Thanking God for the Cable Company

My name is Michael, and I have cable.

I’ve thought about getting rid of cable a bunch of times. Sometimes it’s because of expense. But most of the times I’ve considered cutting the cord it’s out of frustration. Appointment times missed, poor service, outages – all of these things have caused me more frustration than they should have. And that’s kind of the point. I know many people who have felt the same as me and have thought about getting rid of their cable. Others have looked at how to save on your cable bill and actually had some success, although there is often some negotiating required when trying this. The overall feeling is that cable companies could be doing a lot more in order to make their customers happy, but they don’t.
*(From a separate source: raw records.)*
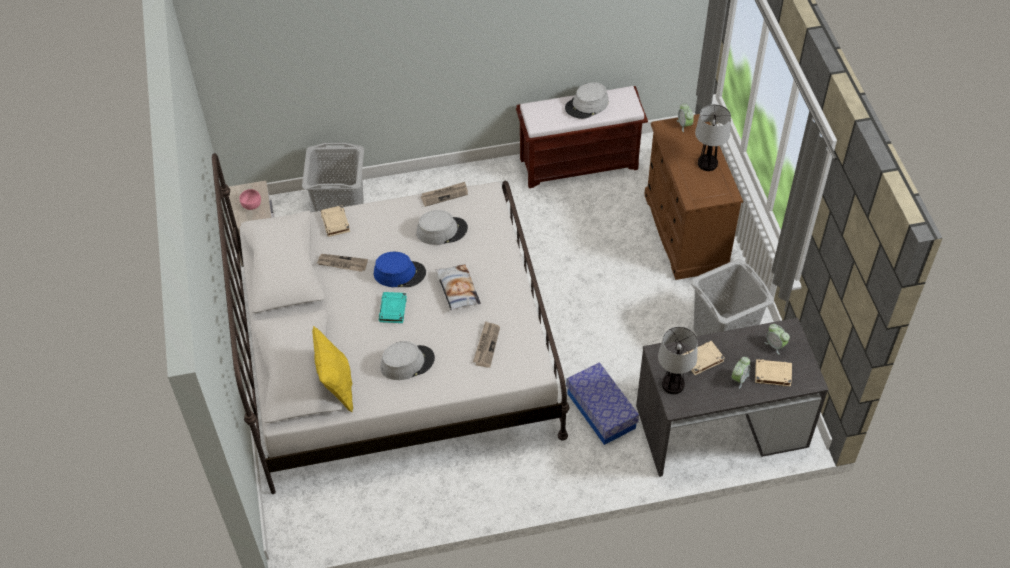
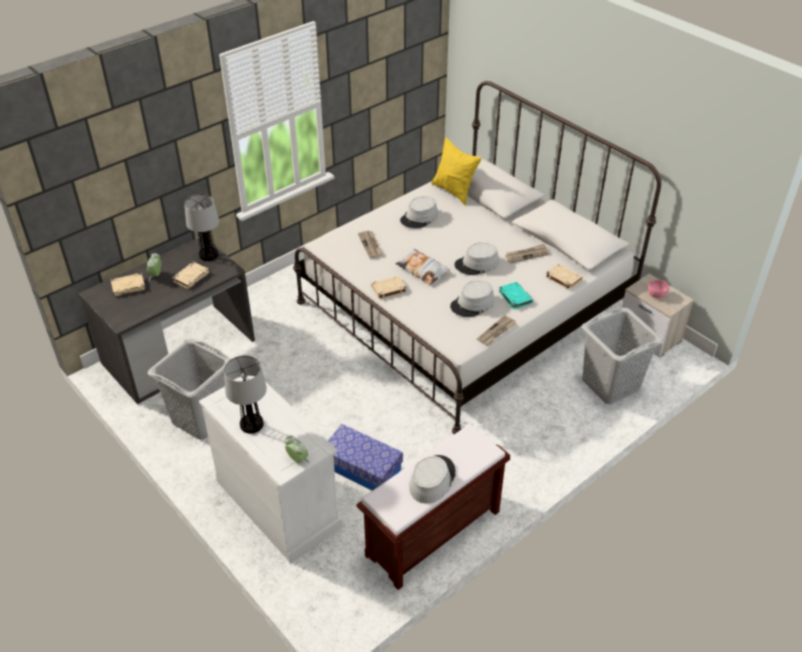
camera: 150 degrees right, 10 degrees down
blue hat [374,252,426,287] -> grey hat [454,242,499,275]
turquoise book [379,292,407,323] -> turquoise book moved to [498,282,533,309]
storage box [566,362,639,445] -> storage box moved to [328,424,403,491]
brown dresser [644,114,743,280] -> white dresser [199,376,342,563]
alarm clock [764,324,790,355] -> none
none -> beige book [371,276,407,299]

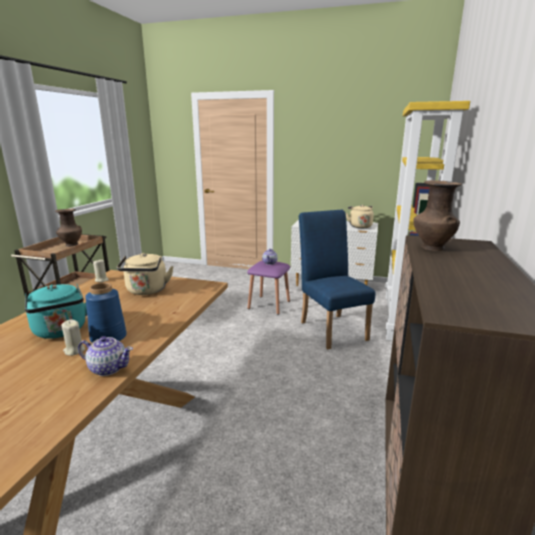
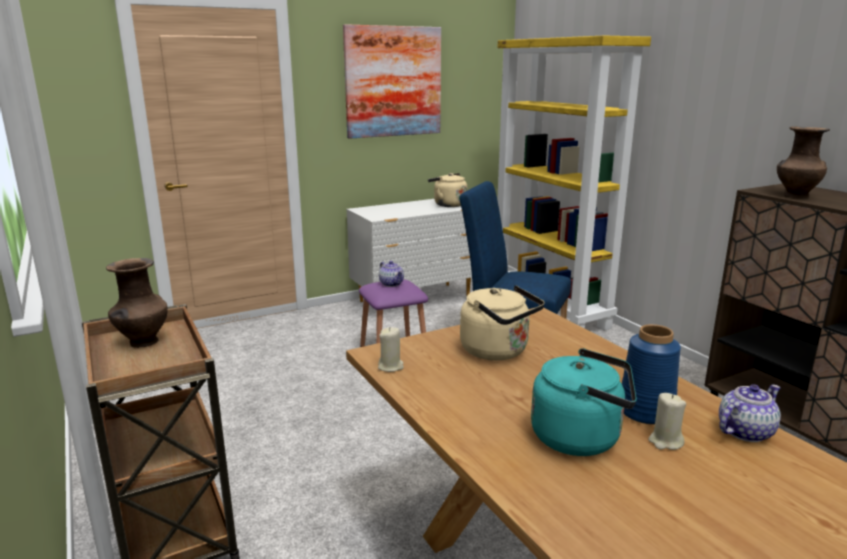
camera: 45 degrees left, 0 degrees up
none -> picture [343,24,441,139]

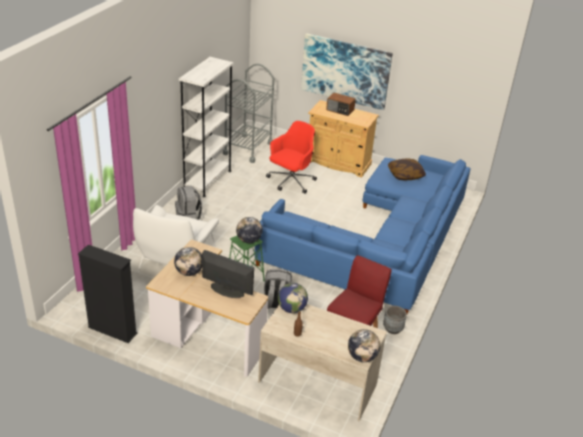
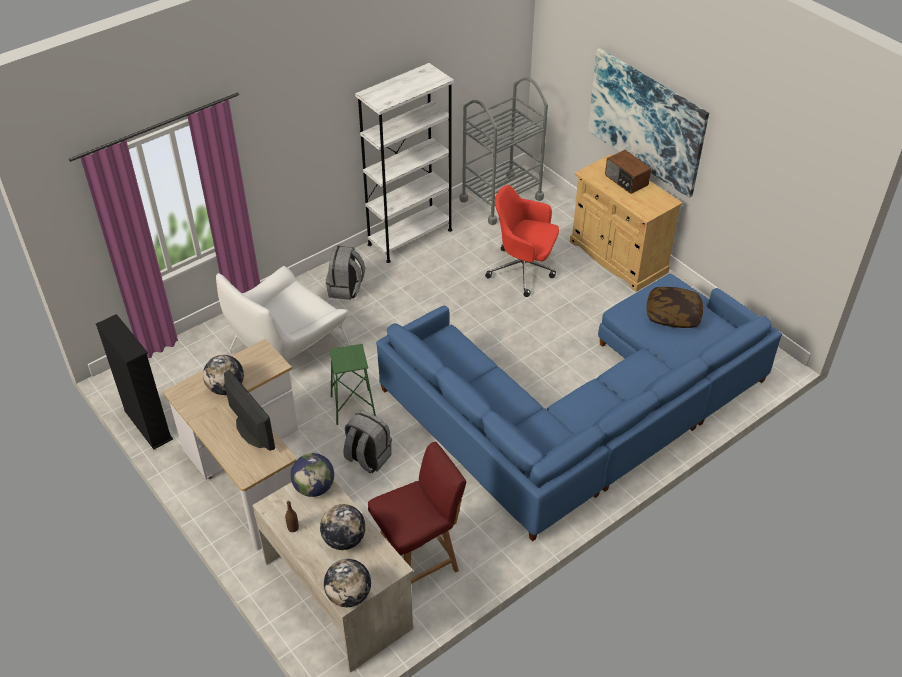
camera: 30 degrees right, 10 degrees up
globe [236,217,263,243] -> globe moved to [320,504,366,550]
red office chair [266,121,317,194] -> red office chair turned 135 degrees counterclockwise [485,185,559,297]
grey planter [383,306,407,334] -> none

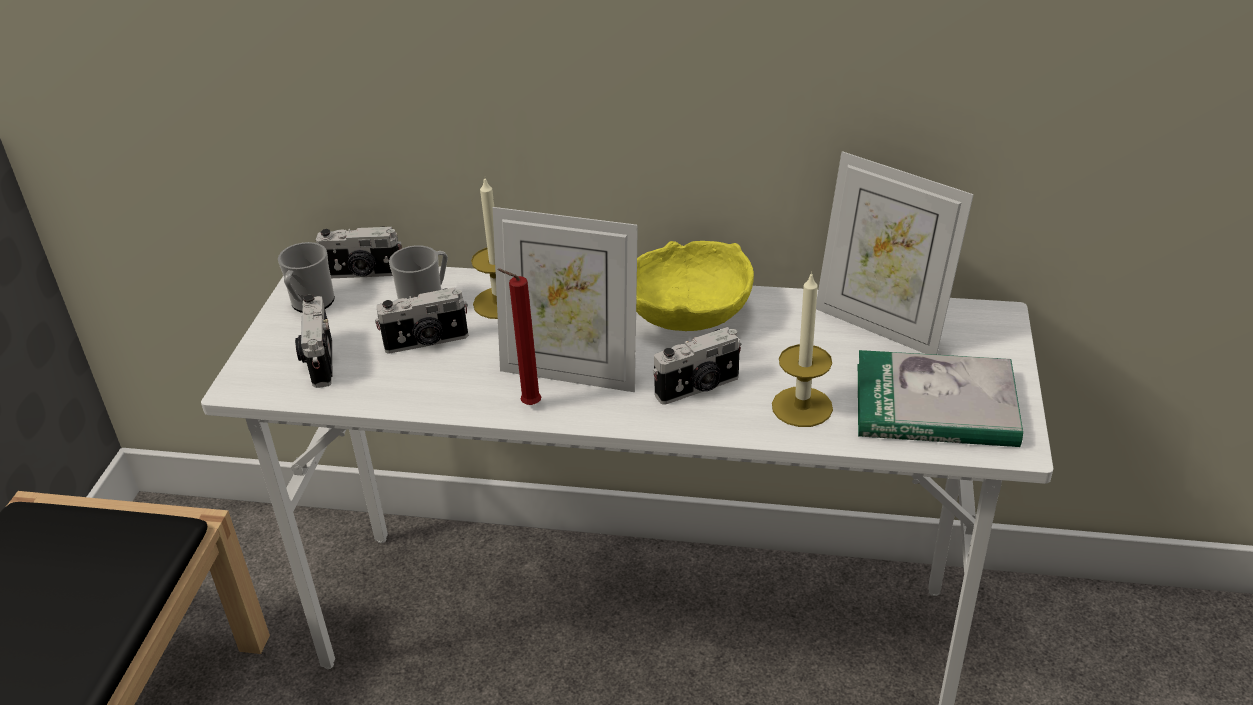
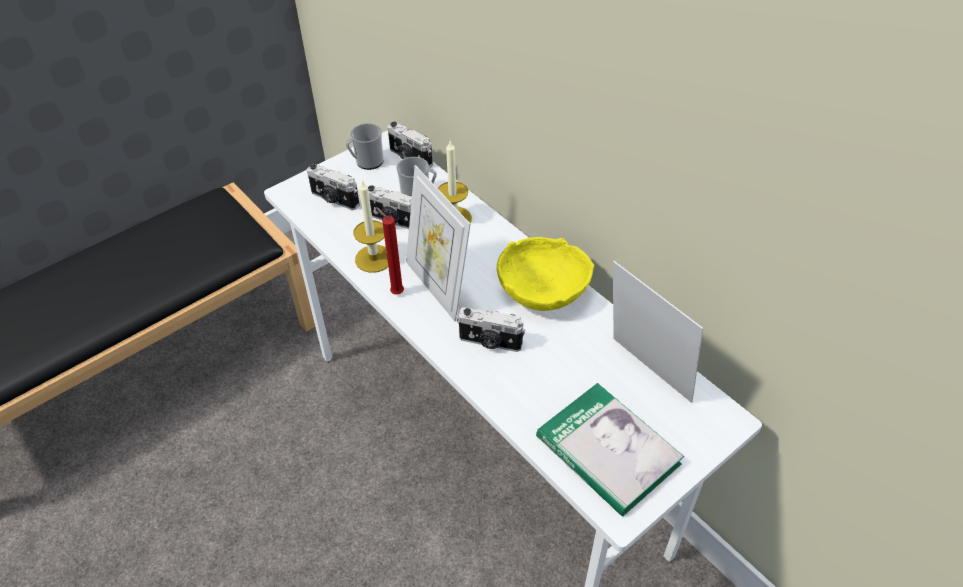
camera: 40 degrees right, 10 degrees up
camera [295,295,332,388] -> camera turned 90 degrees counterclockwise [307,164,360,210]
candle [772,272,833,427] -> candle moved to [353,180,388,273]
picture frame [816,151,974,355] -> picture frame turned 150 degrees clockwise [613,261,703,403]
Every once in a while, you come across a situation that brings something to light in your heart. Sometimes it’s anger, sometimes it’s bitterness, sometimes it’s fear. Thing is, we think these situations are causal. I am afraid because of the diagnosis. I am angry because I was mistreated. I am bitter because someone else got the credit I deserved. More accurate, though, is the fact that these situations didn’t cause all that stuff; they only revealed it.

Think of it like this – if you were to take a piece of fruit and put it inside of a vice and start tightening it, eventually the juice will come out. The juice was in the fruit all the time; the vice was only the mechanism that caused what was inside to come out. Situations and circumstances are like the vice. They tighten and tighten and tighten until something eventually come out of us. But what comes out was in our hearts already; it wasn’t placed there because of the vice.

So a couple of weeks ago when, yet again, the cable company didn’t deliver, I felt very, very wronged. That’s not to say I wasn’t wronged (nor is this meant to be a commentary on whether or not the cable companies are jerks or whether you should have cable or not). What came out of me was my latent sense of consumerism. And it was ugly.

I believe it’s this way for many of us; we live our whole lives as consumers. We consume good, services, and even church, and when someone or something doesn’t meet our expectations, our sovereign rights as consumers are infringed upon. We feel wronged; we feel that we deserve better. The question is what happens next. Well if you’re wanting to see what some of the population do when they are now faced with if they should cut the cable in these modern times if favor of streaming services, or watching their TV and films some other way online, you might be interested in reading this source here revealing more facts and stats regarding cord-cutters, streaming services, and paid cable networks, etc!

So anyway, when that sense of consumerism is awakened inside of us, we would do well to recognize just how deeply it runs. Even spiritually, do we have the sense that we deserve more? That we deserve better? Perhaps so. This, along with so many other circumstances, is a chance for us not only to deal with the individual circumstance, but to deal with the heart issue our reaction in the midst of it revealed.

So maybe there’s something redemptive after all about the cable company. Maybe.